Глаза миннезингера горят в полумраке, пылают черным огнем. В его лице нет ничего – ничего, кроме этих глаз, этого пламени.

Дай руку.

Забытая. Да, никаких сомнений. Тянет вас Река, тянет вас этот холм. Дай руку, wie ist so rot mein Mund [122]122
  О, как алеют мои уста! (нем.)


[Закрыть]
!

С первого же взгляда видно, что этот холм – не естественного происхождения. Здесь, на возвышенности, стояла, наверное, крепость, стерегущая переправу. Святилище, языческий храм, жертвенный алтарь...

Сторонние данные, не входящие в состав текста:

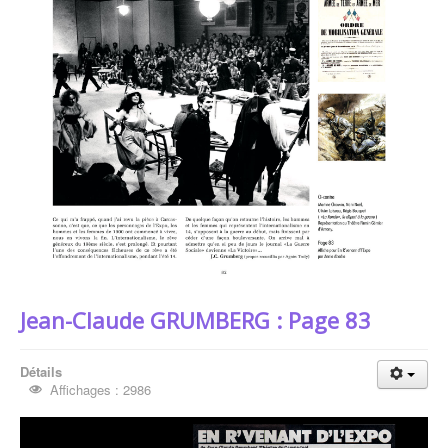
Jean-Claude GRUMBERG : Page 83
Détails
Affichages : 2986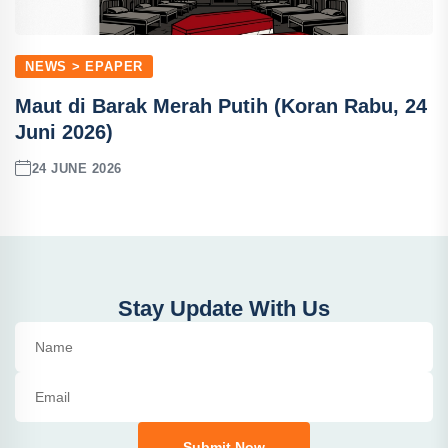
NEWS > EPAPER
Maut di Barak Merah Putih (Koran Rabu, 24
Juni 2026)
24 JUNE 2026
Stay Update With Us
Submit Now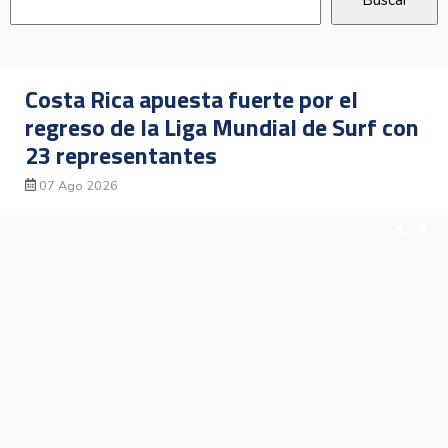
Djokovic propone cambio para hacer el
tenis más atractivo: sets a cuatro
juegos
07 Ago 2026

Нет, кричит Элька по прозвищу Куропатка. Нет, не пойду туда, ни за что на свете, посмотрите, какой он жутко темный, этот лес, как там мокро, там пауки, я боюсь пауков.

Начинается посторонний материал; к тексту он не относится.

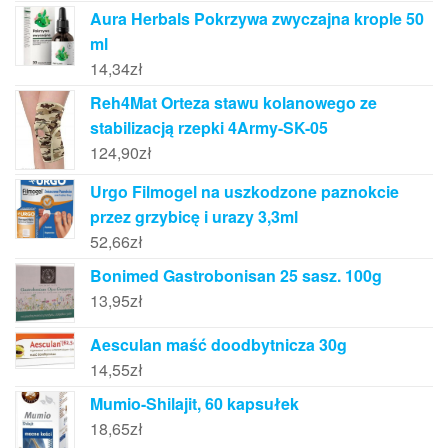
Aura Herbals Pokrzywa zwyczajna krople 50
ml
14,34
zł
Reh4Mat Orteza stawu kolanowego ze
stabilizacją rzepki 4Army-SK-05
124,90
zł
Urgo Filmogel na uszkodzone paznokcie
przez grzybicę i urazy 3,3ml
52,66
zł
Bonimed Gastrobonisan 25 sasz. 100g
13,95
zł
Aesculan maść doodbytnicza 30g
14,55
zł
Mumio-Shilajit, 60 kapsułek
18,65
zł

Дай руку. Ты пленительна. Захохотали, защелкали, маски из шкур на головах смешно покачивают огромными ушами. Zernebock; der Shwartze Wahnsinn, кричит Элька, нагая до пояса.

Дай руку.

Нет! Беги! Глаза светлые, почти прозрачные. Не возвращайся, сгоришь, угаснешь, ржа пожрет.

Моника, Моника... Жар поцелуев, любви красота... Ты пленительна, знаешь?

Знаю.

Забытая. Боже, как тебя красит румянец. Стоит только закрыть глаза, и я вижу твою улыбку. О, как алеют твои уста!

Дай руку.

Болото. Черная лоснящаяся топь медленно расступается, на маслянистой поверхности вскипают пузыри. Бездна, в глубины которой ведут Тысяча Ступеней. А на дне этой бездны нечто, чья тайна непостижима, нечто – что дрожит, пульсирует, бьется. И ждет призыва.

Тандарадай!

Сгоришь, угаснешь, ржа пожрет.

* * *

Она проснулась.

Лежа на мокрой от пота, скомканной, смятой простыне, долго не могла уснуть, тщетно пытаясь собрать воедино обрывки сна, которого не помнила.

На следующий день вся компания, как обычно, радостно и весело загрузилась в машины, чтобы традиционно вывезти шум, гам и суматоху в какой-нибудь отдаленный закуток, где царят тишина и покой.

Вся компания, кроме Моники, которая на сей раз решительно – и убедительно – симулировала мигрень. Разумеется, ее уговаривали. Он ее уговаривал. Разумеется, она отказалась. Он хотел остаться с ней. И снова отказалась.

Почему, спросила она себя позже, блуждая одна, бесцельно, не обращая внимания ни на красоты природы, ни на других отдыхающих, прогуливавшихся по тропинкам и дорожкам. Почему я отказалась? Чего боюсь, думала она, сгибая длинную ветку, которую нашла у дороги. От чего бегу? От жизни? Потому что жизнь – не поэзия?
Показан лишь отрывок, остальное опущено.